The 90's of the last century abounded in the discovery of immune checkpoints that means molecules present on the surface of immune system cells regulating its activity. The most important immune checkpoints include: PD-1 and its ligand - PD-L1 and PD-L2 molecules. Both ligands inhibit T cell activity through binding to PD-1 receptor on T cells. Today's immunotherapy is aimed at blocking the immune of checkpoints causing activation of T cell function. This is possible due to specific monoclonal antibodies, including nivolumab, pembrolizumab, atezolizumab, durvalumab and avelumab. The blocking of immunological molecules of immune control points, restores the natural anti-tumor activity of cytotoxic lymphocytes, leading to effective destruction of cancer cells.

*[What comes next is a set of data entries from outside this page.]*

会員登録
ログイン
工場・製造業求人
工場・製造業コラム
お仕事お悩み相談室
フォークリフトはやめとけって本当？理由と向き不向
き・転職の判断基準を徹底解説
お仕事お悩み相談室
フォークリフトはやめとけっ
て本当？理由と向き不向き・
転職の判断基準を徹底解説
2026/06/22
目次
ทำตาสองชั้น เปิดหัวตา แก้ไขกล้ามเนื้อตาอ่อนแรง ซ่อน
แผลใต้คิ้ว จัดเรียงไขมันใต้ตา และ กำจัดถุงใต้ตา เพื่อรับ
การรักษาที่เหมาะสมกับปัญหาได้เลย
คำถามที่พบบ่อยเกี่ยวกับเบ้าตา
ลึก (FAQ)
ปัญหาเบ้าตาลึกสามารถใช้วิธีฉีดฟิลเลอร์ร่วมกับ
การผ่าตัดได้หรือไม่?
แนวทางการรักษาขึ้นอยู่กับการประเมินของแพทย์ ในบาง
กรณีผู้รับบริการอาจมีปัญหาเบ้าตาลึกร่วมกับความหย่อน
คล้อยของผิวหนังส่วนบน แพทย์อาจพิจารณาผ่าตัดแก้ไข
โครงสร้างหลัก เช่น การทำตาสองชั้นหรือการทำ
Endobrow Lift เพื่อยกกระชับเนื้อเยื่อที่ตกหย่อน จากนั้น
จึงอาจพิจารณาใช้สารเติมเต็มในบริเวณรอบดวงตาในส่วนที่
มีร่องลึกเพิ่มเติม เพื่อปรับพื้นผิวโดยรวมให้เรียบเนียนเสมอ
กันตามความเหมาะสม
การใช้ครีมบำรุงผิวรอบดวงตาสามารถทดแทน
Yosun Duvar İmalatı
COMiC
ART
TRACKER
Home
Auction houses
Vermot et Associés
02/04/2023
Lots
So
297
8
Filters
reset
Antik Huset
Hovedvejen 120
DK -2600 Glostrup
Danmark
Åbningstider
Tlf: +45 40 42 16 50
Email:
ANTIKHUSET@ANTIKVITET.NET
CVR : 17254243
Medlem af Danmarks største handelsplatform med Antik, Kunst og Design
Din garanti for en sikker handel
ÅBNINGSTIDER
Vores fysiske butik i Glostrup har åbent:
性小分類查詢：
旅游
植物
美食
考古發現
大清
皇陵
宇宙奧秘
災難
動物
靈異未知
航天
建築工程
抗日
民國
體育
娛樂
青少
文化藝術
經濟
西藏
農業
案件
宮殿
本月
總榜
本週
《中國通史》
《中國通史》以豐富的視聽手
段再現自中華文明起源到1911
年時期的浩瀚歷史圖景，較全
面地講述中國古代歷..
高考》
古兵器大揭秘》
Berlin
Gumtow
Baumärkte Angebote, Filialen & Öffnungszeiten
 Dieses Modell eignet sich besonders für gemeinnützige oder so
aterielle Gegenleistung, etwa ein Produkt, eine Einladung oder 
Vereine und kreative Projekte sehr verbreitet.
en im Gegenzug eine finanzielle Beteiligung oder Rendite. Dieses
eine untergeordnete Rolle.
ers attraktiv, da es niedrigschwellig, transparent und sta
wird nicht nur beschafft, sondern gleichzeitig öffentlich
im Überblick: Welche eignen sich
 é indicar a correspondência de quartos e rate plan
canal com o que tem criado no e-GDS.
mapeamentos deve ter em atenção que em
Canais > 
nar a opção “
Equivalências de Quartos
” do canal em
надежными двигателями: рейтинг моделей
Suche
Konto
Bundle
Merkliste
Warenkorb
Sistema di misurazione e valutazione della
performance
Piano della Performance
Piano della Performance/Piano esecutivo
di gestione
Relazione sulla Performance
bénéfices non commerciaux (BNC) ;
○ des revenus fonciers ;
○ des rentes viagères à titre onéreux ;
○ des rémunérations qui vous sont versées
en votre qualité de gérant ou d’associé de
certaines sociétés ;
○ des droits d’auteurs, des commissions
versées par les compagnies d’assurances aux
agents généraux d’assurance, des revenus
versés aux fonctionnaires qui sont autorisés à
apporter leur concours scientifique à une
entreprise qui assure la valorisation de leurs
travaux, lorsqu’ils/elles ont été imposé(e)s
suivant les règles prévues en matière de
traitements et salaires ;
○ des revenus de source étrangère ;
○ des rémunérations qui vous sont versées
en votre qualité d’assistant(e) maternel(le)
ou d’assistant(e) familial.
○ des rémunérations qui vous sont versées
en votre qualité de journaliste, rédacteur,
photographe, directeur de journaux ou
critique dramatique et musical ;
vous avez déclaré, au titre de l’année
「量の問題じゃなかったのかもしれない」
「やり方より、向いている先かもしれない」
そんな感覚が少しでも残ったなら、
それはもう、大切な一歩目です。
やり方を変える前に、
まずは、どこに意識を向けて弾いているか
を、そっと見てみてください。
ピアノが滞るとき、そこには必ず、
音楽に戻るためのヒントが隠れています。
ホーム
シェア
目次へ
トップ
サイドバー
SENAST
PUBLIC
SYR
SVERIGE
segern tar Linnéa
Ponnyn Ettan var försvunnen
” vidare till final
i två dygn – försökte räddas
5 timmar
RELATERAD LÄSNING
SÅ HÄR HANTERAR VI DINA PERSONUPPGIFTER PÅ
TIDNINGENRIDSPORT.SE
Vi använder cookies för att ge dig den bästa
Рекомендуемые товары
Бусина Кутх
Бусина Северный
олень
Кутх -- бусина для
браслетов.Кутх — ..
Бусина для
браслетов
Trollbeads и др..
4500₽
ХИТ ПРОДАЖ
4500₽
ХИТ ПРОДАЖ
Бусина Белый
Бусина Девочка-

Previous studies have proved that many types of microRNAs participate in the regulation of the expression of PD-1, PD-L1 and PD-L2 molecules, including miR-200, -197, -33a, -34. The microRNA functions can be attributed to participation in the processes of differentiation, proliferation and apoptosis, migration, metabolism regulation and cellular response to stress. MicroRNAs affect the regulation of approximately 2/3 of all genes expression, mainly by blocking translation by joining with the protein complex and the 3'UTR end of mRNA. In each of the studies mentioned, the PD-L1 gene expression is closely correlated with the level of selected microRNAs, which has a huge impact on their functioning. Along with the combination of knowledge about microRNAs and the effectiveness of anti-PD-1 and anti-PD-L1 antibodies treatment of tumors may turn out to contribute in increasing the effectiveness of anticancer therapy.